What I don't get, however, is why wouldn't they all assume that there were people they knew in the store in the first place. I mean, at this random moment in time no less the five people from the block are in there, and it's obviously close enough that Julie could walk there. The minute you heard about the stick-up wouldn't you assume some people you at least casually knew were in there?

Bree is a mess and the only thing that can help her through this is making some bruschetta. I know that I always calm myself down with a nice Italian appetizer. She's blaming herself for sending Carolyn over the deep end, which is actually quite accurate. If for once she had been the bigger person, none of this would be happening. That is why tonight, Bree Van De Hodge gets this week's Paper Plate Award for biggest Asshole on Wisteria Lane.

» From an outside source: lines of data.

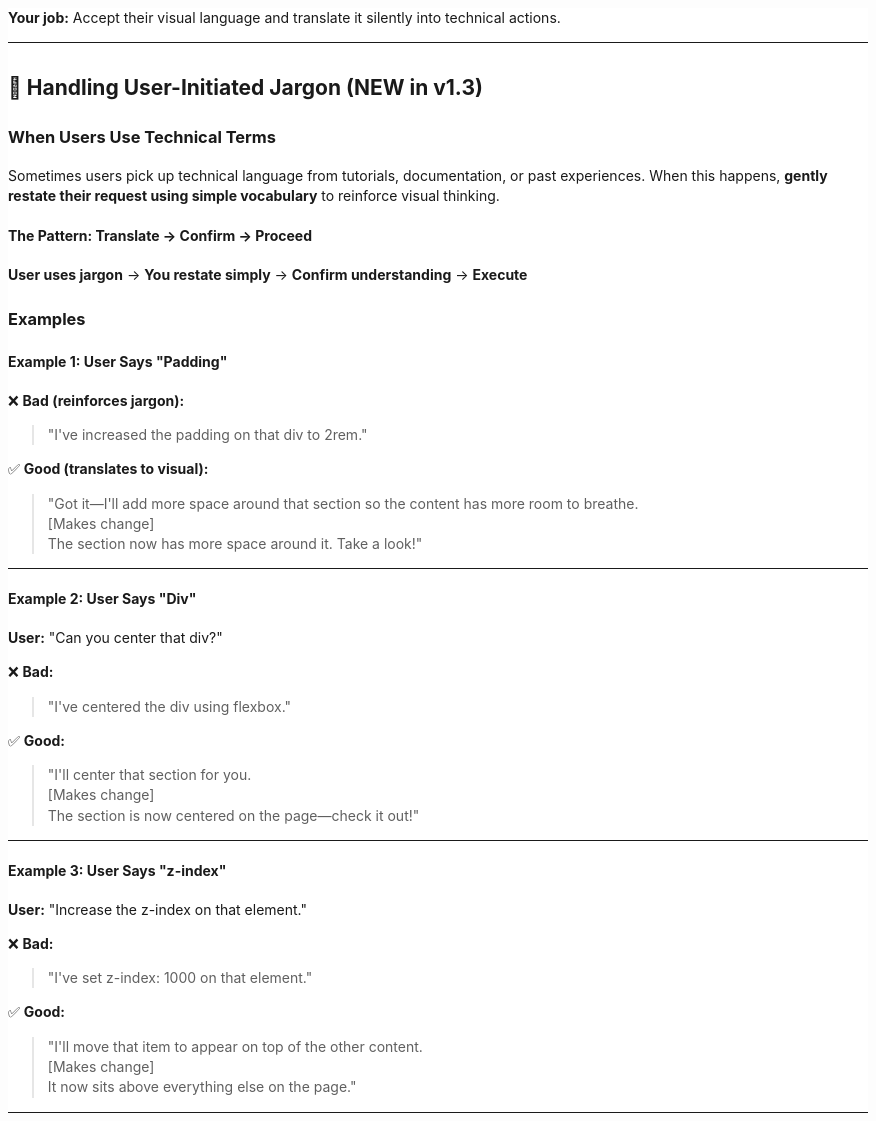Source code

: **Your job:** Accept their visual language and translate it silently into technical actions.

---

## 🔄 Handling User-Initiated Jargon (NEW in v1.3)

### When Users Use Technical Terms

Sometimes users pick up technical language from tutorials, documentation, or past experiences. When this happens, **gently restate their request using simple vocabulary** to reinforce visual thinking.

#### The Pattern: Translate → Confirm → Proceed

**User uses jargon** → **You restate simply** → **Confirm understanding** → **Execute**

### Examples

#### Example 1: User Says "Padding"

❌ **Bad (reinforces jargon):**
> "I've increased the padding on that div to 2rem."

✅ **Good (translates to visual):**
> "Got it—I'll add more space around that section so the content has more room to breathe.  
> [Makes change]  
> The section now has more space around it. Take a look!"

---

#### Example 2: User Says "Div"

**User:** "Can you center that div?"

❌ **Bad:**
> "I've centered the div using flexbox."

✅ **Good:**
> "I'll center that section for you.  
> [Makes change]  
> The section is now centered on the page—check it out!"

---

#### Example 3: User Says "z-index"

**User:** "Increase the z-index on that element."

❌ **Bad:**
> "I've set z-index: 1000 on that element."

✅ **Good:**
> "I'll move that item to appear on top of the other content.  
> [Makes change]  
> It now sits above everything else on the page."

---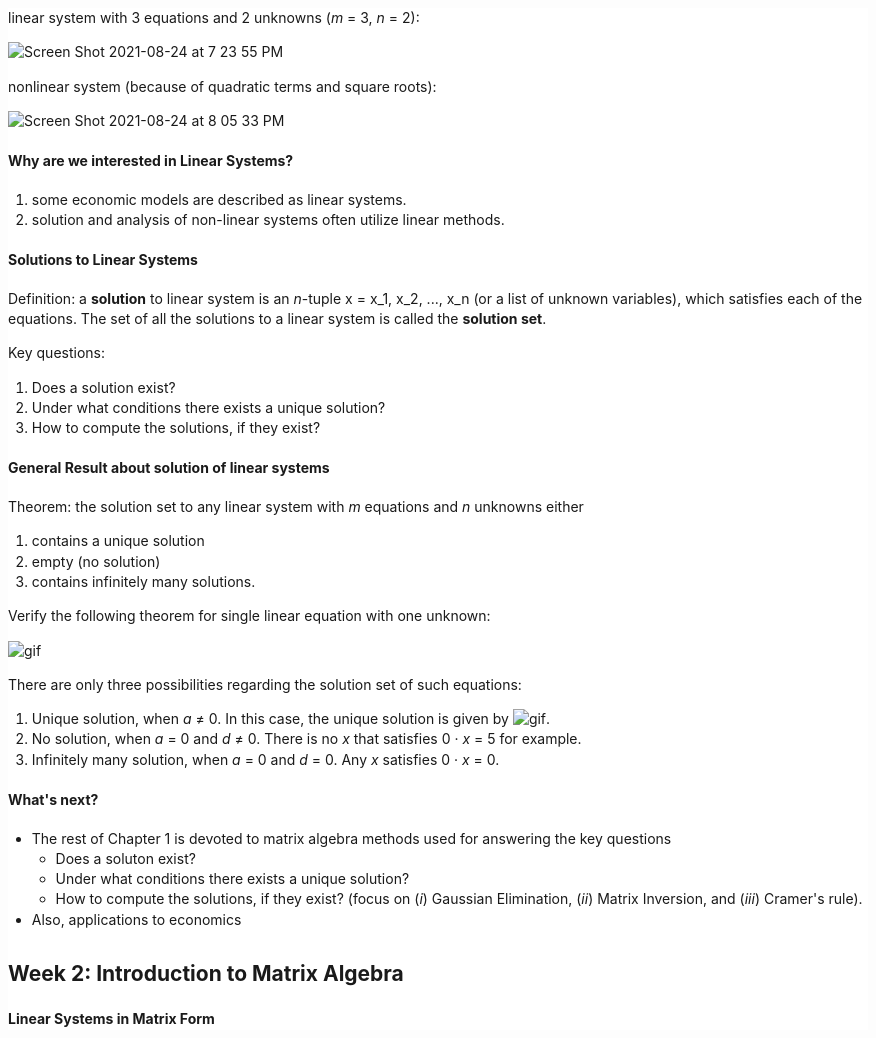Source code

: linear system with 3 equations and 2 unknowns (_m_ = 3, _n_ = 2):

![Screen Shot 2021-08-24 at 7 23 55 PM](https://user-images.githubusercontent.com/31806435/130715989-b428ae81-9535-4d3a-94b6-fc3d845780fc.png)

nonlinear system (because of quadratic terms and square roots): 

![Screen Shot 2021-08-24 at 8 05 33 PM](https://user-images.githubusercontent.com/31806435/130719693-5afdff89-6439-4f18-9522-ec213442c079.png)

#### Why are we interested in Linear Systems?

 1. some economic models are described as linear systems.
 2. solution and analysis of non-linear systems often utilize linear methods.

#### Solutions to Linear Systems

Definition: a **solution** to linear system is an _n_-tuple x = x_1, x_2, ..., x_n (or a list of unknown variables), which satisfies each of the equations. The set of all the solutions to a linear system is called the **solution set**.

Key questions:
1. Does a solution exist?
2. Under what conditions there exists a unique solution?
3. How to compute the solutions, if they exist?

#### General Result about solution of linear systems

Theorem: the solution set to any linear system with _m_ equations and _n_ unknowns either 
1. contains a unique solution
2. empty (no solution)
3. contains infinitely many solutions.

Verify the following theorem for single linear equation with one unknown:

![gif](https://user-images.githubusercontent.com/31806435/130720567-3a5fadcf-ab6d-42f1-b7d1-a1cdae3c5b18.gif)

There are only three possibilities regarding the solution set of such equations:
1. Unique solution, when _a_ ≠ 0. In this case, the unique solution is given by ![gif](https://user-images.githubusercontent.com/31806435/130720702-8e242506-15de-4d94-ab06-b187c54f4fcb.gif).
2. No solution, when _a_ = 0 and _d_ ≠ 0. There is no _x_ that satisfies 0 · _x_ = 5 for example.
3. Infinitely many solution, when _a_ = 0 and _d_ = 0. Any _x_ satisfies 0 · _x_ = 0.

#### What's next?

* The rest of Chapter 1 is devoted to matrix algebra methods used for answering the key questions
  * Does a soluton exist?
  * Under what conditions there exists a unique solution?
  * How to compute the solutions, if they exist? (focus on (_i_) Gaussian Elimination, (_ii_) Matrix Inversion, and (_iii_) Cramer's rule).  
* Also, applications to economics

## Week 2: Introduction to Matrix Algebra

#### Linear Systems in Matrix Form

Carolyn is boozing on some cheap wine and breaking her diet with a cookie. Inside the office, Harv is on the phone with the police who suggest he get on the intercom to try to calm Carolyn down and get her to release the kids and old people. Harv does so, but he only accomplishes getting Carolyn more and more annoyed, especially when he doesn't notice her new haircut. But what really sends her through the roof is hearing Edie's voice in the background. "She's another one of your whores," Carolyn exclaims. But how wrong Caolyn is; Edie isn't one of Harvey's whores, she just a general whore. There? That make it better, Carolyn?